Of course if none of those things happen, this is just more whiny privileged people and I get enough of that when I open my mouth to complain of my lot in life. I don't need to hear *pretty* people doing it.

Alan Sepinwall said...

I'm not sure how much HerskoZwick are going to be willing to embrace that aspect of the site, Richard. As the LA Times reviewer pointed out, outside of Dylan's webcam monologuing -- which is really just an updated version of Angela's diary narration -- "Quarterlife" is very much a conventional TV show that's just being shown on a website instead of a broadcast network.

The one thing about the blog-within-the-show-within-the-blog that bothers me -- though, admittedly, I'm about a decade older than these characters and didn't grow up with the Internet the way they did -- is Dylan's friends mostly not caring that she's airing their dirty laundry for anyone with a computer to see. She's using real names, even showing surreptitiously-shot video of them, and outside of Lisa the bartender's explosion (which gets forgotten an episode or two later), nobody really minds. Am I just that out of it, or are HerskoZwick trying too hard to be into it?

R.A. Porter said...

The few friends I have in that mid-20s age group are more circumspect than Dylan, for sure. I don't know whether that's because Dylan is a caricature or if it's because I avoid drama queens.

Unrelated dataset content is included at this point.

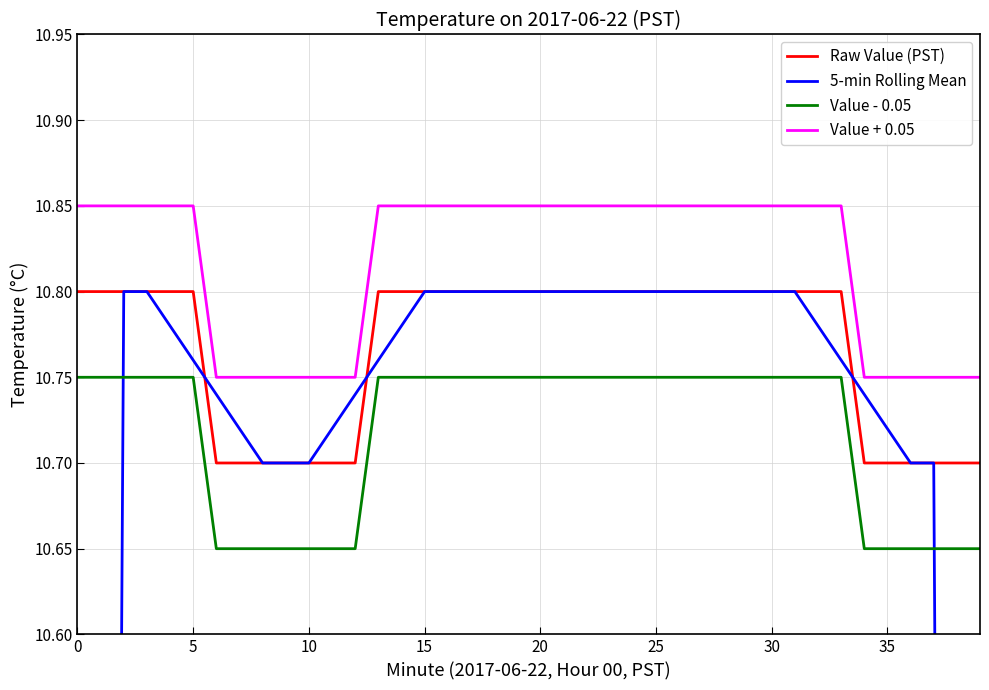

What are all the series names shown in the legend?

Raw Value (PST), 5-min Rolling Mean, Value - 0.05, Value + 0.05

She also suffers quite a bit from the portrayal of writers in all media. She does *not* come across as a genius.

One of her lines from the premiere struck me as quite clever, but when I repeated it to my friend who'd not seen the show he thought I was reading too much into it.

A sad truth about my generation is that we were all geniuses in elementary school but apparently the people who deal with us never got our transcripts because they don't seem to be aware of it.

I heard that on two levels:
- HerskoZwick lamenting the fact that all children are told that they're special and brilliant and can be anything they want, and trying too hard to protect them from the harsh truths of life.
- HerskoZwick letting Dylan be self-aware enough to realize that.

My friend, maybe correctly, thinks it's just self-indulgence. Really believing that everyone's a hidden genius and everyone can do anything they want.

I guess for me, if the richer, self-aware interpretation is correct, there might be a show here trying to break out. If it's the latter interpretation, this is as bad as Dylan's vblogs.

And I'm very disappointed they're not going to try to create something new and original that really utilizes the medium. I suppose that's left to someone else.

Alan Sepinwall said...

For what it's worth, I interpreted the transcripts line the same way you did. It is, in fact, the main reason I kinda liked Dylan in spite of her epitomizing the whiny extremes of the HerskoZwick heroine.

And I'm not saying that Marshall and Ed definitely won't try to exploit the social networking half of the site, just that I'd be surprised if they did. They've been doing traditional storytelling for far too long; old dogs, new tricks, etc.

Anonymous said...

Alan, I just saw something online today that says "Quarterlife" *was* picked up for next fall:

Anonymous said...

Whooops...the comments chopped off the link I had in the last comment. Anyway, NBC picked it up and will be making it into 6 episodes.